Monday, September 11, 2006


I’ll never forget when Furry Joe entered my life. Although the exact date escapes me, I’m pretty sure it was a sunny Saturday morning in September of 1970. I was watching the usual cartoon fare (Scooby Doo or Aquaman or some such stuff), when a commercial came on for G.I. Joe. Only this was no G.I. Joe that I had ever seen before. He wasn’t all clean shaven with a smooth, short hairdo, looking like all the dads in my neighborhood. He had bristly real hair AND A BEARD. Whoa! He looked like those cool guys that hung out at the head shop my brother frequented for black light posters and incense. Instead of boring dog tags, he sported a big, round medallion around his neck with the letters “A” and “T” formed into something that looked vaguely like a peace sign. I soon learned that this stood for “Adventure Team” and this mod looking Joe was the Land Adventurer. You could tell he was the Land Adventurer because he was running through overgrown grass that resembled a jungle and fighting with a rubber gorilla.

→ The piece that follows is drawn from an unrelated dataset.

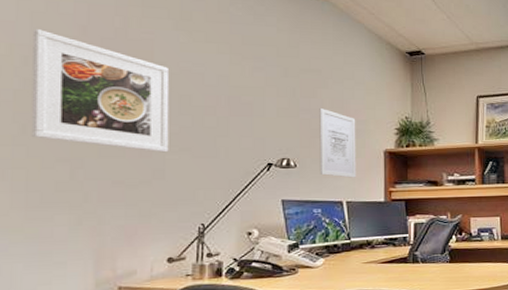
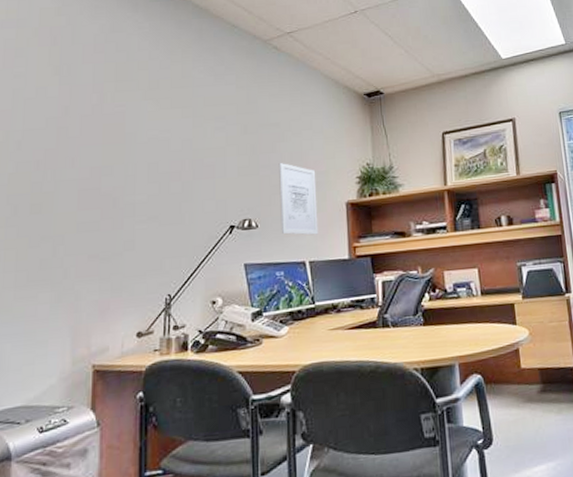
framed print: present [30,29,170,153] -> none [21,114,139,223]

I can’t truly express in words how much this new G.I. Joe image captured my imagination. As much as I loved the original G.I. Joe, there was something about the armed services that I knew I would never quite grasp. They had lots of rules and a hierarchy that I couldn’t fathom at six years old. And from the way my dad talked about his Army days, it didn’t seem like all that much fun. But now we had the “Adventure Team,” a vaguely defined organization made up of Land Adventurers, Sea Adventurers, and Air Adventurers. They could go anywhere and do anything. They didn’t fight in wars; they flew to the tops of burning buildings to save people, searched for sunken treasure, and battled wild animals in far off jungles. He could do anything and be anyone I wanted him to be. I had to possess this new G.I. Joe.

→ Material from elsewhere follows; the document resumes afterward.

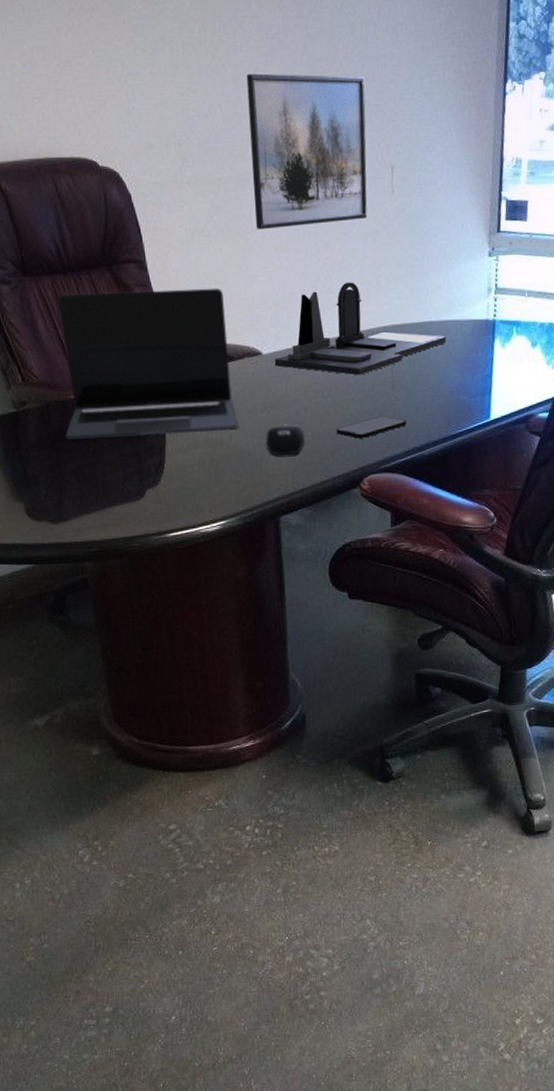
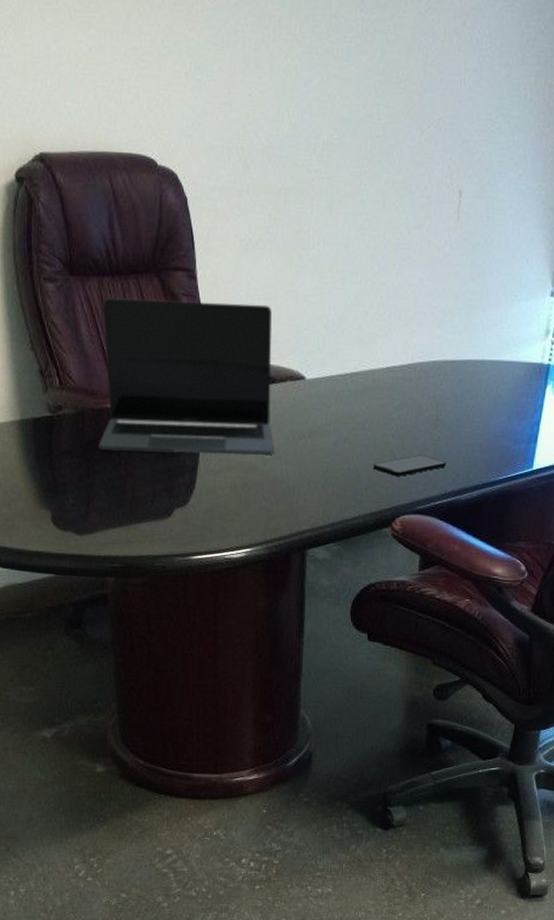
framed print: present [246,73,367,230] -> none [312,78,442,248]
computer mouse: present [265,424,306,456] -> none [299,455,341,487]
desk organizer: present [274,282,446,376] -> none [317,311,497,410]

That afternoon, my friends and I played with our old G.I. Joes while breathlessly talking about this new G. I. Joe we saw on t.v. We were all determined to pester the hell out of our parents so that we would have Furry Joes on Christmas Day. Not all my friends were lucky. One friend, Dave, got a Land Adventurer, but I got the Big Kahuna: Talking Adventure Team Commander. I didn’t even know he existed, but my parents had found him. Although I was put off by the circle of bullet holes in his chest, I was more than compensated by the utterances that emitted from the holes when I pulled the string in the back of his neck. Statements like, “Geronimo!” and “I’ve got a tough assignment for you!” sent waves of excitement through my little body.

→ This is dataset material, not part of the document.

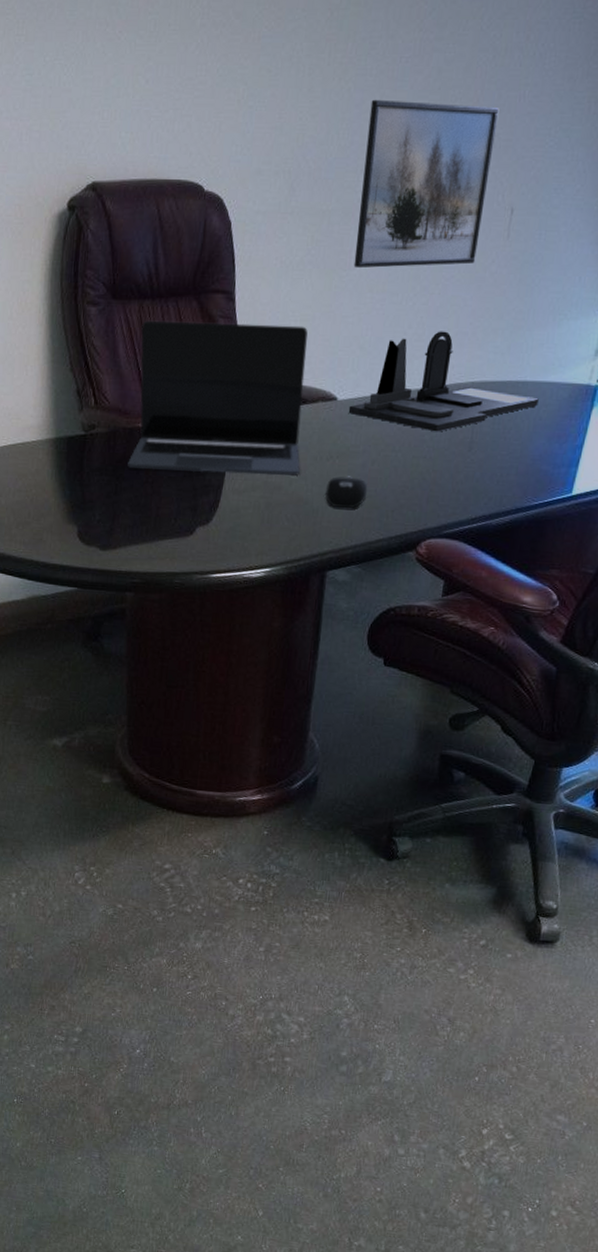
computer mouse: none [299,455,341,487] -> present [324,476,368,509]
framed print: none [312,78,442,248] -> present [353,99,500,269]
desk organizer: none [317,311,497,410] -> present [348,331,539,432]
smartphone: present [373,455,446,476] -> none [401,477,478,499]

Although I had the superior Joe, Dave had the coveted “Secret Mission to Spy Island” set, complete with the black outfit, inflatable raft, detonator, and cool looking grease gun. My parents eventually broke down and got me that set, but only after I had fantasized a million ways of stealing Dave’s beautiful set away from him. By the time I got my own, the excitement had died off.

The following Christmas, I got The Search for the Stolen Idol playset, complete with the big yellow helicopter, a rubber cobra, and golden idol. I also received some other costume sets. Furry Joe and the Adventure Team remained a favorite for several years, but there were new men of action waiting in the wings to dethrone my hero.